Hunt et al. report an incidence of mortality (0.37%) in their study on 45-day mortality following knee replacement surgery [5]. This is high compared with our reported incidence of mortality, which could be due to the limitation of the mortality capture in the databases studied. The low incidence of death (around 0.2%) following TKR necessitates large datasets with accurate recording of mortality. The reported 90-day mortality predictive model may be used as a complementary element for screening of high-risk patients and better preparation before surgery. It could also allow the patient and clinician to be better informed about the potential benefit-risk of elective TKR. Given that all-cause mortality was considered, the mortality is not necessarily caused by the TKR, however if the patient is deemed to be at a high risk of mortality in the 90-day post-operative period then the surgery is still likely inadvisable due to the costs to both the patient and the healthcare system without providing benefit.

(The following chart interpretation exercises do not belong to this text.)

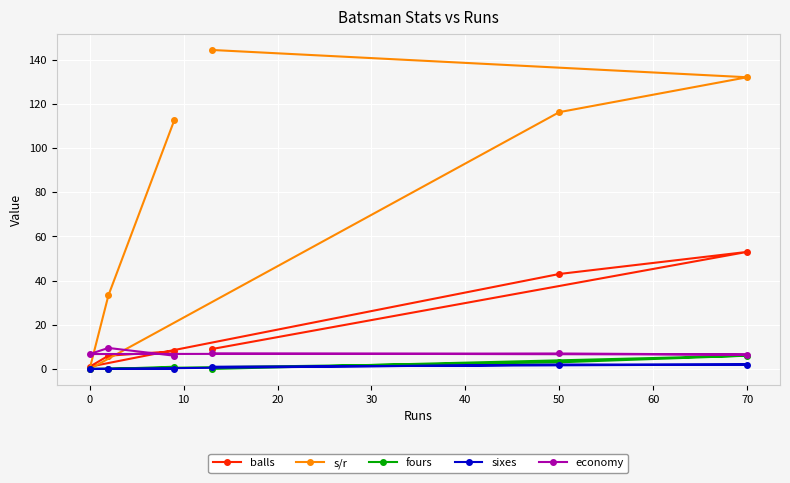

What is the greatest value displayed?

144.4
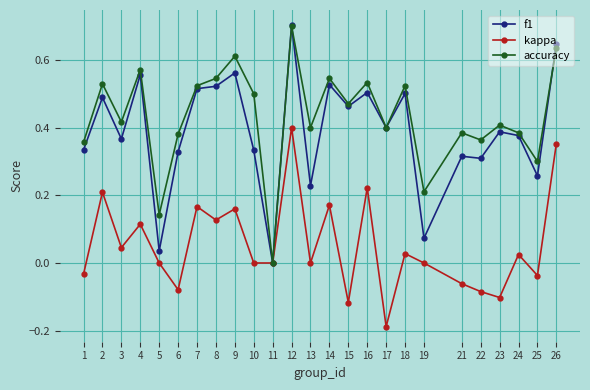

Is it true that kappa equals 0.2 at 10?

False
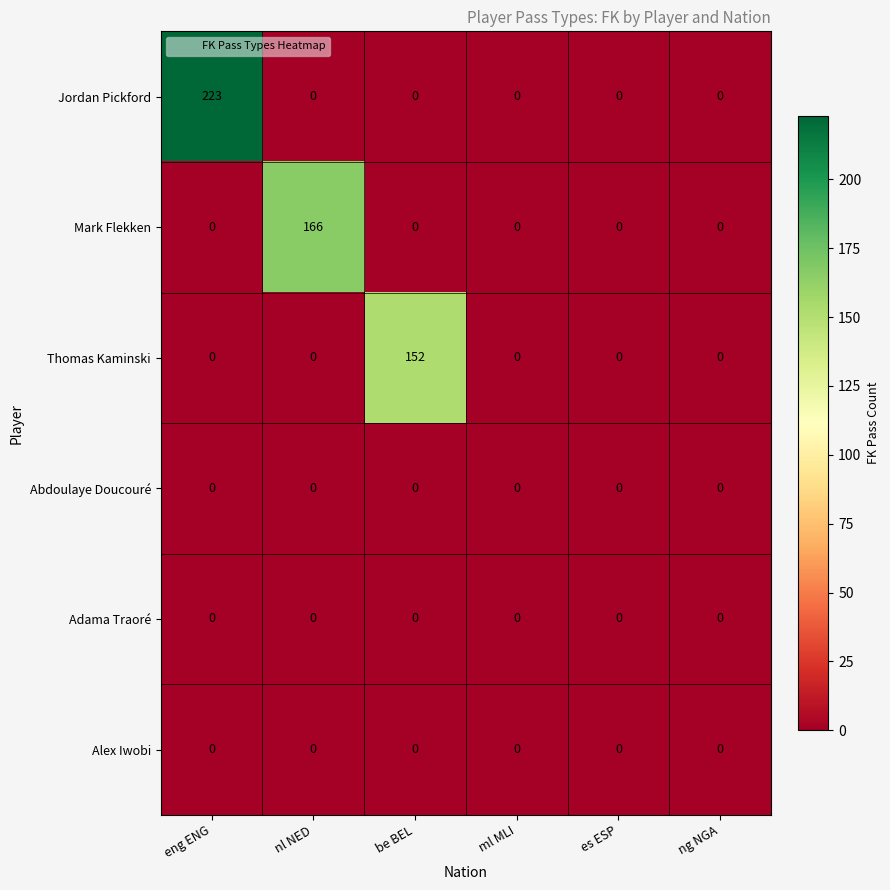

The value of Alex Iwobi at eng ENG is 0. True or false?

True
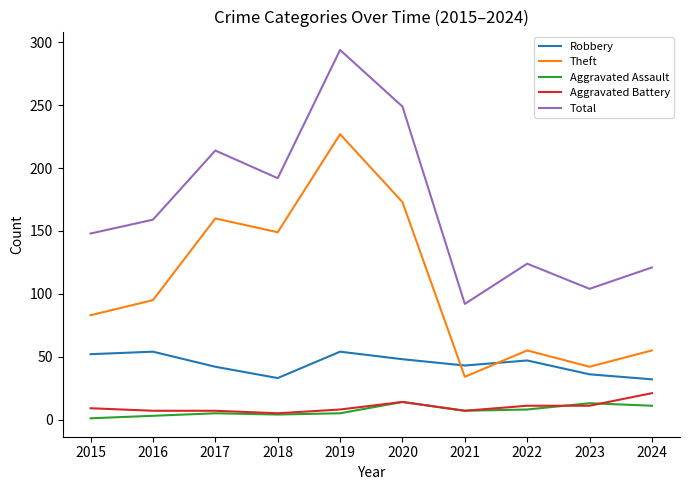

True or false: Total and Aggravated Assault intersect in this chart.

False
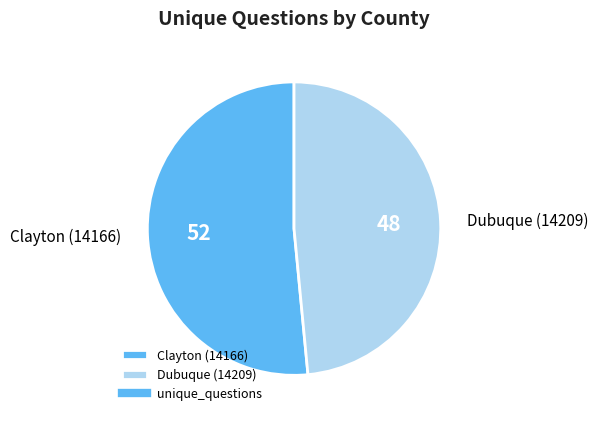

Combined, do Dubuque (14209) and Clayton (14166) account for over 50%?

Yes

Limitations of this study include the low number of outcomes in some of the analyses meaning that estimates are potentially unreliable, as well as potential misclassification of covariates in the data. The recording of death in the THIN database is very reliable but in Optum is known to be specific but lacking some sensitivity because in 2013 reporting of death stopped being mandatory. This could lead to an underestimation of the number of deaths following a TKR in this study. Further limitations are that although large numbers of covariates are included in the analysis, some covariates are poorly captured in the data used. Known predictors such as surgeon skill and volume are not available in routinely collected healthcare data and as such have not been included. As with all observational studies, the models can only be assessed on the predictors available and as such any predictors which are not in the source data, will be missed by the models.

Limitations of the phenotypes include: (1) there is a potential contamination issue in the TKR cohort as prior to ICD-10 coding, TKR cohorts will have UKR cases as the same ICD procedure code was valid for both (2) if a patient were to have bilateral TKR only the first surgery would be included in our target cohort and the second would be excluded.

A major strength of this study is that the model is already externally validated, demonstrating its robustness and transportability, a process typically taking 3-years (12). The low number of features of this model is a significant advantage to implementation.


In conclusion, a model was developed and externally validated for 90-day mortality after a TKR. This prediction model has both good discrimination performance and calibration which was maintained across the external validation. Thus, this model is a strong candidate for impacting clinical decision making.